Towards a new republic

On 1 March 2019 the Employment (Miscellaneous Provisions) Act (2017) will come into effect. This is to be welcomed; it is a step in the right direction for workers’ rights.

We must always be aware that we are up against a formidable enemy in capitalism. The nature of capitalism is to secure maximum profit, and the introduction of this act will slow down the exploitation of workers. It certainly will not stop it.

Employers will always find new ways to get around laws. Under this legislation, workers will have to keep their heads down for twelve months in order to secure a decent number of hours for their contract. Work of a “casual nature” is exempt, and of course short-term contracts are still legal.

This legislation was achieved in no small part as a result of the strike by members of Mandate in Dunne’s Stores. This goes to show that nothing is gained by workers without a struggle. The legislation is a victory for workers and their unions; it improves conditions, in that secure hours = better future.

It does not, however, give workers power. Fianna Fáil and others in the establishment are willing (when forced) to give in and support legislation such as this; but they will fight tooth and nail against any change in the law that would tip the balance of power towards labour and away from capital.

One of the main strategies of the neo-liberal project is to weaken the trade union movement. This has been achieved in large part through anti-worker legislation, for example the Industrial Relations Act (1990). The winning of this new legislation should mark the beginning of rebuilding labour’s power.

We still don’t have full collective bargaining rights, union recognition, or the right of access. Achieving these would give real power to workers, to enable them to fight for much more and put us firmly in the driving seat of workers’ demands.

If the working class are to regain any of the lost ground we must organise to have all anti-labour legislation repealed. This will give us back the power to take on the Government and employers. We must organise and push our demands much further than everyday work issues in order to raise class-consciousness, to build union membership and labour power.

Before the last budget SIPTU drew attention to the amount of money that was being lost to the exchequer from the special VAT rate for the tourism industry. The Government itself admitted that an extra €520 million could have been raised if the rate had been increased to 13½ per cent for 2018, and that a total of €2.6 billion had been lost to the exchequer since its introduction.

This is an industry that is making a profit ranging from €23,000 per hotel room in Dublin to €11,000 in the west of Ireland. These losses to the exchequer exclude all the money invested by the state in tourism and in advertising Ireland abroad—all done to boost the tourism industry and its private profits.

What the state should be doing is investing this money in state-owned hotels, restaurants and other facilities so that 100 per cent of the profits, and not just a small proportion, would go to the exchequer rather than into private hands. These profits would be reinvested in more hotels and a state tourist industry to further boost the state’s income, rather than subsidising privately owned companies.

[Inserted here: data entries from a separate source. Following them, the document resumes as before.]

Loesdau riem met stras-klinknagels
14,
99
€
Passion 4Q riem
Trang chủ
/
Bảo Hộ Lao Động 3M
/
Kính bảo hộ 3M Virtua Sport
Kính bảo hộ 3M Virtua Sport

It’s the very same situation as in housing, where the state subsidises landlords, builders and ultimately private profits instead of building public housing for the citizens to live in.

Unions, instead of scratching the surface by demanding higher VAT for hotels, must push much further by calling for the public ownership of industry for the benefit of society. There is little point in having motions on privatisation passed at union conferences unless these policies are actively pursued afterwards.

In recent years the only thing the state took into public ownership was private banking debt. At the same time waiting-lists for hospitals and housing exploded, because of “austerity” cuts. Rents have gone through the roof, while nurses are on poverty wages. The privateers get all the gains as the citizens are forced into the precariousness of private rented accommodation.

Bus Éireann, which is threatened with the loss of a further 10 per cent of routes as the state attempts to privatise public transport, is told that profitable commercial routes, such as Expressway, cannot be used to subsidise the public transport service. This is the other end of the neo-liberal project, as the state withdraws from the provision of public services, choosing to surrender these income streams to private owners.

Who in Ireland will complain if we subsidise health, education and housing from profits that at present are taken by the capitalist class, to the detriment of the citizens? We must attack capitalism itself for more radical and profound change that will transform society for the common good.

We have paid dearly at the hands of Fine Gael and Fianna Fáil. So, as the centenary of the first Dáil approaches, it’s time we got off our knees in a united front of unions, communities, republicans and socialists and fought for system change, to rid Ireland once and for all of the gombeenmen who seized power after the Rising.